# going on a cruise



## coneyislander (Sep 12, 2012)

I am going on a cruise and I would like to purchase some yarn while Im in one of the Ports.
I am going to Cozumel, Belize, Honduras Isla Roatan, and Costa Maya.
does anyone know where there is somewhere to buy yarn in any or all of those places?
or knitting notions, Id really LOVE to buy a yarn bowl or some yarn bowls as gifts
thanks!
L


----------



## franci6810 (Dec 18, 2012)

Can't help with your question, but wishing you a lovely time. I've seen lots of documentaries on that area of the world - All Beautiful.
Enjoy!
Franci


----------



## msgran (Feb 12, 2011)

Been there and didn't find a yarn shop among the Diamonds Internationals, Tanzanite Internationals, and all do the other touristy places at the ports. If you find any, please post and let me know!! I have only been big into yarn for about five years so when we went I wasn't looking for yarn related stores. Have fun!! We are doing the eastern Caribbean in January.


----------



## Not retired yet (Jun 7, 2014)

I have been to all of these ports, and can't remember seeing any shops that carried yarn. Have a great time!


----------



## shannand (Oct 27, 2011)

Went to all those ports except Costa Maya this summer and did not find yarn in any of the ports. We did not veer past the ports to look. Hopefully next time we will get the chance to. Have a wonderful time. **If you find staff guarding a cabin on the ship saying there is a special guest, know that the person did something very very wrong (tooo bad to be in the general population on board jail). {put someone in the room across from ours and 24 hour guard for 3 days until docked}


----------



## annweb (Feb 23, 2012)

I am doing the East Carib in April so let us know if you find anywhere please.


----------



## annweb (Feb 23, 2012)

I am doing the East Carib in April so let us know if you find anywhere please.


----------



## gram26 (Feb 1, 2011)

Think snorkeling, not knitting, and you will enjoy the ports.....otherwise, can't think of any shopping for yarn at all.


----------



## clickerMLL (Aug 14, 2013)

I have been all over the Caribbean, and have NEVER seen as much as an inch of yarn for sale. 

If you want to work on a yarn project on the ship during quiet times, you will have to take the yarn and all of the tools with you.
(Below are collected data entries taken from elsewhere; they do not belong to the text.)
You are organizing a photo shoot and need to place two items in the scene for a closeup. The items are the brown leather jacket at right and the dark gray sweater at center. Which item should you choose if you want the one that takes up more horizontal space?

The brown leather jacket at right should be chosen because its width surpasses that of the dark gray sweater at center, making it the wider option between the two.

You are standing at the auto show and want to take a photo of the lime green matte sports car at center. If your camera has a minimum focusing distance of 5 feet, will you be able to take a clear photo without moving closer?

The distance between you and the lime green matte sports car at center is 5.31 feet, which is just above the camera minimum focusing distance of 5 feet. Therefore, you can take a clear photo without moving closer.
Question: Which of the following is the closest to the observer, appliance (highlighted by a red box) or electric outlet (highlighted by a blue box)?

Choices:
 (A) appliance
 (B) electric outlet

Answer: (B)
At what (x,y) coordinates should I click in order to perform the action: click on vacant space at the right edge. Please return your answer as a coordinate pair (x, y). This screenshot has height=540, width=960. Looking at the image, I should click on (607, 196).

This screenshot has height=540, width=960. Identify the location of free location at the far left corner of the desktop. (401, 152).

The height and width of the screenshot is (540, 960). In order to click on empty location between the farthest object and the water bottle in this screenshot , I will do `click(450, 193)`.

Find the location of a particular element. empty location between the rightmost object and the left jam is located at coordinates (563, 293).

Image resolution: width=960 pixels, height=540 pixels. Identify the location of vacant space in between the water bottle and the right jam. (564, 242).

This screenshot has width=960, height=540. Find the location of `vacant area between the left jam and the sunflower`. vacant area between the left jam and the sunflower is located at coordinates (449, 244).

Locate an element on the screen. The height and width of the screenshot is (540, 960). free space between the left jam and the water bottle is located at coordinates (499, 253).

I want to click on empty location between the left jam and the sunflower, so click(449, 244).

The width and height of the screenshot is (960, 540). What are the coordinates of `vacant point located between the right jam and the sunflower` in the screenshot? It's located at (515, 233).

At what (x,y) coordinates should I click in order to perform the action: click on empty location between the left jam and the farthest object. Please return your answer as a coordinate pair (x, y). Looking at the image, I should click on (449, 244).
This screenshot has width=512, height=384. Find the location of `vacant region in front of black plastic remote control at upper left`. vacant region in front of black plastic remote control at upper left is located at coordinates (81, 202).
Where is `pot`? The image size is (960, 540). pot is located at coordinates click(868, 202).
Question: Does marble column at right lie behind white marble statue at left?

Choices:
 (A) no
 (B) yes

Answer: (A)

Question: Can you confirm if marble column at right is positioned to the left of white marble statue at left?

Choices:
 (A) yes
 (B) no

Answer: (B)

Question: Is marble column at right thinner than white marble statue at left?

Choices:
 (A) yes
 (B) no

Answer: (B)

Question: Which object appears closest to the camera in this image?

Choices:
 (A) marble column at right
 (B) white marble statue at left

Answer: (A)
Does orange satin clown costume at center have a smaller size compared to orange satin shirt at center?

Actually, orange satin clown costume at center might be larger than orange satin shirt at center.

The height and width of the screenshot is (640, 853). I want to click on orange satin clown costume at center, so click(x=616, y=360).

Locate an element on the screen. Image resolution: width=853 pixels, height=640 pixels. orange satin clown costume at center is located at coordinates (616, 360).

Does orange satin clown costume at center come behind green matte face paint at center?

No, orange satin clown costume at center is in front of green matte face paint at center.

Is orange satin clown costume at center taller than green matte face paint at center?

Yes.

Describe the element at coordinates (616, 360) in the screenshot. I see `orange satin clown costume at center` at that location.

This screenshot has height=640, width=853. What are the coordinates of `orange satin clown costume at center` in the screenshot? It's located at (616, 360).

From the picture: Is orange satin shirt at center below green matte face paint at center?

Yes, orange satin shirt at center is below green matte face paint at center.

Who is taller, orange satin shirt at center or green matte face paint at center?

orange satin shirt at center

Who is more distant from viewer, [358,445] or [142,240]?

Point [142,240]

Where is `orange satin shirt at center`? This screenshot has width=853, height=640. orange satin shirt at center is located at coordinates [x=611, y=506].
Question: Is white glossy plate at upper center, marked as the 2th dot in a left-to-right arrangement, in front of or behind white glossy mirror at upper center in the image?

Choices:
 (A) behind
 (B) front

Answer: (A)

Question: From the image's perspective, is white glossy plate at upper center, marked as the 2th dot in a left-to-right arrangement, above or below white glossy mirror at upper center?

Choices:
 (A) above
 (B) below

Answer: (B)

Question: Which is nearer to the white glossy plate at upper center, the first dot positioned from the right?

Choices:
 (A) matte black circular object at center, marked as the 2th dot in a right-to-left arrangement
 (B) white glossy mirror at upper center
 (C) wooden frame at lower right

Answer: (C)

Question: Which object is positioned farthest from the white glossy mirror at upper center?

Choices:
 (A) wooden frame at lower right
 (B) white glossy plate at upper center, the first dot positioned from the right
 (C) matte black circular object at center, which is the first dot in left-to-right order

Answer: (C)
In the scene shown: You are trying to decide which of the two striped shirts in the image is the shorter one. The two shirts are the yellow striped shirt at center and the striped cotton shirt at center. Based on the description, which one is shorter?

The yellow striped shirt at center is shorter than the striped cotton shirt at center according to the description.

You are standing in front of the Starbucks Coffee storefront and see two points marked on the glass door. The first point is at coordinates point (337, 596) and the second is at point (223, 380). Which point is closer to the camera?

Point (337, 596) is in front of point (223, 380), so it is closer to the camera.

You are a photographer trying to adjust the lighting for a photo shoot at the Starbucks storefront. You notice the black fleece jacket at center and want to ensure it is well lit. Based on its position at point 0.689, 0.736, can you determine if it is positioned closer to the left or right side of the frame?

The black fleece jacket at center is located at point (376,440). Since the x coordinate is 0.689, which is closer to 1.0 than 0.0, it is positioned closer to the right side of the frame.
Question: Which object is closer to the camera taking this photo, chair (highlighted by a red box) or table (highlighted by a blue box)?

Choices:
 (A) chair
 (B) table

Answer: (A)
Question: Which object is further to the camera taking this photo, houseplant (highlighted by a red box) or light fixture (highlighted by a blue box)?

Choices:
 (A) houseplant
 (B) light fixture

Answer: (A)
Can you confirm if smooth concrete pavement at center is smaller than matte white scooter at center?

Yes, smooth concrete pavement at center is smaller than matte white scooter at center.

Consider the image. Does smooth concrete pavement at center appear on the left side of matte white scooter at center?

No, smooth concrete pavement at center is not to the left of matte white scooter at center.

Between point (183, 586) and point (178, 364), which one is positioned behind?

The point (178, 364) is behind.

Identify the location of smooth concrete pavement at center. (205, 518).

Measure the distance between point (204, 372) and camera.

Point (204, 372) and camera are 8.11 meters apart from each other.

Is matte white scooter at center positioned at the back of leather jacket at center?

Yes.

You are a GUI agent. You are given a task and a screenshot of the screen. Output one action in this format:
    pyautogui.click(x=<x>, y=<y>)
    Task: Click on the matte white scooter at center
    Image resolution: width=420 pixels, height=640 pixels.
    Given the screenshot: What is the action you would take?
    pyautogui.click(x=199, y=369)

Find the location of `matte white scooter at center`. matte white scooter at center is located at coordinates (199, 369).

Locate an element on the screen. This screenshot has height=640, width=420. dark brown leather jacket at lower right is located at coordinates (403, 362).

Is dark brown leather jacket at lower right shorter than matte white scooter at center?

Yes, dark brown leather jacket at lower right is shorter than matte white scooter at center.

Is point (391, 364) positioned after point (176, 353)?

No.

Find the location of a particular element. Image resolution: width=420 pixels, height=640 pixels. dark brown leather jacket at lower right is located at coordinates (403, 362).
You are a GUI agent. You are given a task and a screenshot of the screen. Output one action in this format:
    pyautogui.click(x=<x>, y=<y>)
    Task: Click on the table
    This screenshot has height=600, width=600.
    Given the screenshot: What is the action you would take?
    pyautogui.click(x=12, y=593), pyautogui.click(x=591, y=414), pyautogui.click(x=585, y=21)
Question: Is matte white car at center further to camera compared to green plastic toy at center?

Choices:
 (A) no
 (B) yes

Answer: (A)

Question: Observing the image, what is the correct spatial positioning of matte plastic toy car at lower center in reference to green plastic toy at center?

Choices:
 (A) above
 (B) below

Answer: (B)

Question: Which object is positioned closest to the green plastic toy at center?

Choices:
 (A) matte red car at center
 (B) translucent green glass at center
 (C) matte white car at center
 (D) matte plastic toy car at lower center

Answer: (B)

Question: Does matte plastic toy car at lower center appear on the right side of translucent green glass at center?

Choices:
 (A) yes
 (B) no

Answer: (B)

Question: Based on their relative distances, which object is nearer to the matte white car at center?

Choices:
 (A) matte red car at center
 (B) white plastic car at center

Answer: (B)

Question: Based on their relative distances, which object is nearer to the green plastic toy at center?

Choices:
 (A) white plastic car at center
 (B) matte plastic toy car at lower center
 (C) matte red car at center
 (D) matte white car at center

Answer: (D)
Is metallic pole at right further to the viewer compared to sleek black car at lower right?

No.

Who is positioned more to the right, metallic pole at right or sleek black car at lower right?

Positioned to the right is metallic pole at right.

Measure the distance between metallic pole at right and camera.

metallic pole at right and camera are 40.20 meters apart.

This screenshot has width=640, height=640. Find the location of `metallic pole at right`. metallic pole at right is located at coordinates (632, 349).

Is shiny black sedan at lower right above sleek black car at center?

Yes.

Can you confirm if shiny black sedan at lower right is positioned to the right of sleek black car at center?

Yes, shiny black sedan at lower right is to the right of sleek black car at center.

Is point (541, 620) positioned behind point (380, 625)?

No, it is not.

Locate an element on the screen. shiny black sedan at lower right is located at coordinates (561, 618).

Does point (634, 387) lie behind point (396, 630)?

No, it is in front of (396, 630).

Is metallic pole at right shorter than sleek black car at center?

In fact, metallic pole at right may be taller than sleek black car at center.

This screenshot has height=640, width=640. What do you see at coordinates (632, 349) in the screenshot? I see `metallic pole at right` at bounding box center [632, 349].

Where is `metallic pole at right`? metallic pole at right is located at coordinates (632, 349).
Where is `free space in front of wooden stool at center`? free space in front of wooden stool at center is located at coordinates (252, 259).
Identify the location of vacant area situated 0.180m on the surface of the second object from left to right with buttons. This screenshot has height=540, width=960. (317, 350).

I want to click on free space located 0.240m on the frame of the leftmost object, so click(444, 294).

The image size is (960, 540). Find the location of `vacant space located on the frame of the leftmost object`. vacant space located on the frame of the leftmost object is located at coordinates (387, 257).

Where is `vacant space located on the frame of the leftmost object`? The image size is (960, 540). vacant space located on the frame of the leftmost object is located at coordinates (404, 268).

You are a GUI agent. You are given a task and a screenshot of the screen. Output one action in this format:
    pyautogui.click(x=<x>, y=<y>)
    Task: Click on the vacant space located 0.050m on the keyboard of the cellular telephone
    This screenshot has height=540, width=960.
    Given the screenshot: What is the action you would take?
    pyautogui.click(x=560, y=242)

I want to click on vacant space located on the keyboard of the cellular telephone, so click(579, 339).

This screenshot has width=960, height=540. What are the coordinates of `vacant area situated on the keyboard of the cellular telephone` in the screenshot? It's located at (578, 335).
I normally take quilting on ships -- envelopes containing the cut and marked fabric bits to piece into blocks, one block per envelope, plus a small sewing kit with the threads, needles, a few pins, scissors, and several thimbles. (Take thimbles in several sizes since hands and feet usually change sizes in the tropics.) 

Have a fun trip!


----------



## rlbrown63 (Apr 10, 2013)

We are going to San Juan Puerto Rico, Grand Turk and St Maarten on Jan 18th- I am taking my crocheting with me as I plan to sit around and relax.


----------



## past (Apr 3, 2011)

I did a search for buying yarn in Cozumel and found this post from 2011 that tells of one at that time any way.

http://www.cozumelmycozumel.com/dc/index.php?/topic/2479-craft-store-solana/


----------